Cachorrinho de porcelana e reflexões sobre as convenções e melancolias do Natal.

Lembro-me bem, deveria ter uns oito anos. Ganhei do Papai Noel um bibelô de porcelana: um cachorrinho de não mais de quatro centímetros. Guardei-o por muito tempo, com aquela felicidade pura de quem acredita que o bom velhinho lembrou de nós. Ver o presépio na igreja era maravilhoso… até que a gente cresce e descobre que o presépio foi uma invenção de São Francisco de Assis e que o boi e o jumento entraram na cena só para atazanar os judeus da época.
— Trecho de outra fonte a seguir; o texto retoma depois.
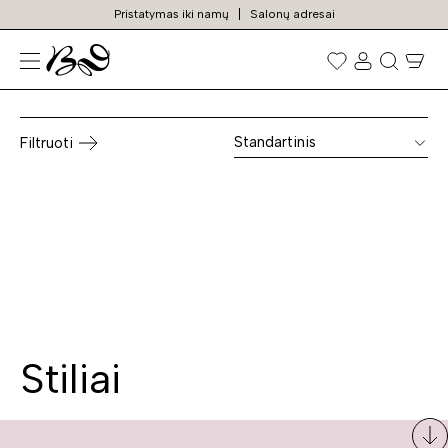
Pristatymas iki namų
Salonų adresai
Sofos transformeriai
Prekių
paieška
Standartinis
Filtruoti
Stiliai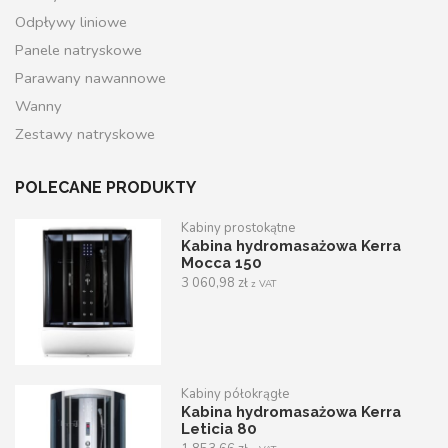
Odpływy liniowe
Panele natryskowe
Parawany nawannowe
Wanny
Zestawy natryskowe
POLECANE PRODUKTY
Kabiny prostokątne
Kabina hydromasażowa Kerra
Mocca 150
3 060,98
zł
z VAT
Kabiny półokrągłe
Kabina hydromasażowa Kerra
Leticia 80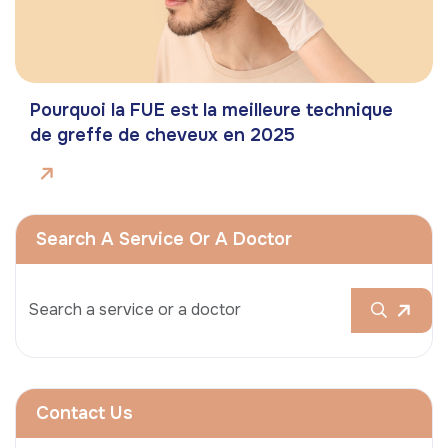
Pourquoi la FUE est la meilleure technique
de greffe de cheveux en 2025
Search A Service Or A Doctor
Contact Us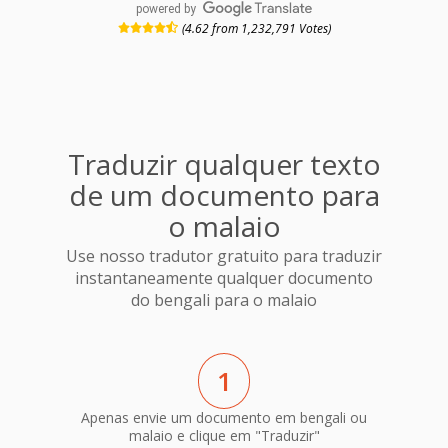
powered by
(4.62 from 1,232,791 Votes)
Traduzir qualquer texto
de um documento para
o malaio
Use nosso tradutor gratuito para traduzir
instantaneamente qualquer documento
do bengali para o malaio
1
Apenas envie um documento em bengali ou
malaio e clique em "Traduzir"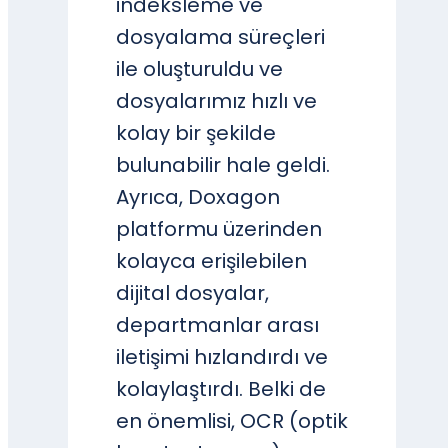
indeksleme ve
dosyalama süreçleri
ile oluşturuldu ve
dosyalarımız hızlı ve
kolay bir şekilde
bulunabilir hale geldi.
Ayrıca, Doxagon
platformu üzerinden
kolayca erişilebilen
dijital dosyalar,
departmanlar arası
iletişimi hızlandırdı ve
kolaylaştırdı. Belki de
en önemlisi, OCR (optik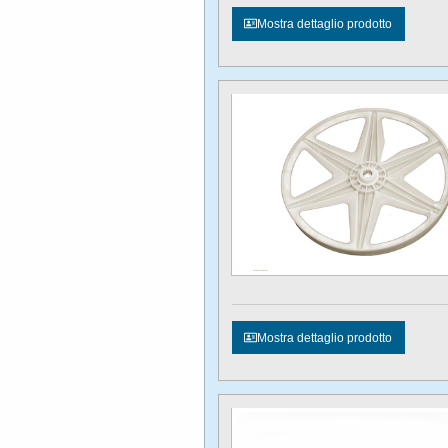
Mostra dettaglio prodotto
Mostra dettaglio prodotto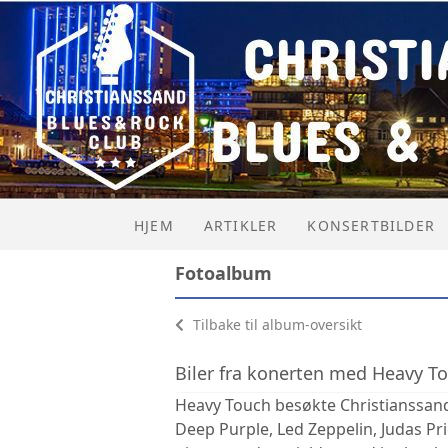
HJEM
ARTIKLER
KONSERTBILDER
Fotoalbum
Tilbake til album-oversikt
Biler fra konerten med Heavy T
Heavy Touch besøkte Christianssand 
Deep Purple, Led Zeppelin, Judas Pr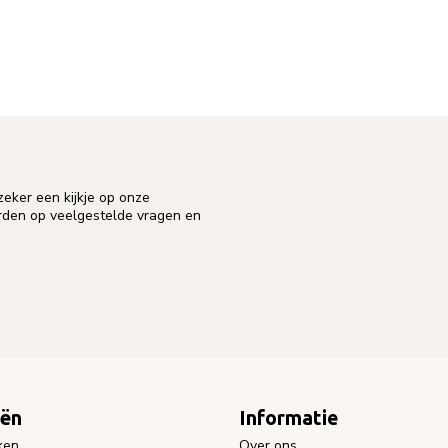
eker een kijkje op onze
orden op veelgestelde vragen en
eën
Informatie
ken
Over ons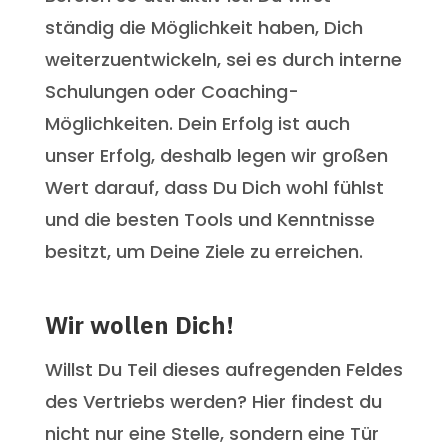
ständig die Möglichkeit haben, Dich
weiterzuentwickeln, sei es durch interne
Schulungen oder Coaching-
Möglichkeiten. Dein Erfolg ist auch
unser Erfolg, deshalb legen wir großen
Wert darauf, dass Du Dich wohl fühlst
und die besten Tools und Kenntnisse
besitzt, um Deine Ziele zu erreichen.
Wir wollen Dich!
Willst Du Teil dieses aufregenden Feldes
des Vertriebs werden? Hier findest du
nicht nur eine Stelle, sondern eine Tür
Mas Natal é Natal. Descobri depois que Jesus não nasceu em 25 de dezembro; ninguém sabe ao certo quando foi. Em 354 d.C., o Papa Libério apenas oficializou a data para “tomar” o espaço das Saturnálias romanas e do Sol Vitorioso dos persas. Como diz o ditado: “É o uso do cachimbo que entorta a boca”.

Os cristãos mantiveram o costume de distribuir presentes, e um senhor piedoso chamado Nicolau deu início à tradição dos brinquedos. O comércio, claro, se apropriou de tudo. Hoje, Papai Noel me parece um velho bizarro, guiado por um “drone” que distribui presentes conforme a classe social do presenteado. Que saudade do meu cachorrinho de porcelana…

Felicidade é brinquedo que não tem?

Lembro-me da marchinha de Assis Valente, composta em 1932 num quarto de pensão em Icaraí:

“Anoiteceu, o sino gemeu / A gente ficou feliz a rezar / Papai Noel, vê se você tem / A felicidade pra você me dar / Eu pensei que todo mundo / Fosse filho de Papai Noel / Bem assim felicidade / Eu pensei que fosse uma / Brincadeira de papel…”

Assis Valente recorreu à sua infância pobre para escrever que, talvez, a felicidade seja um brinquedo que Papai Noel não tem para nos dar. Ele morreu com essa dúvida, mas eu guardo a lembrança do meu cachorrinho de porcelana como a prova de que, pelo menos por um instante, a felicidade coube na palma da minha mão de menino.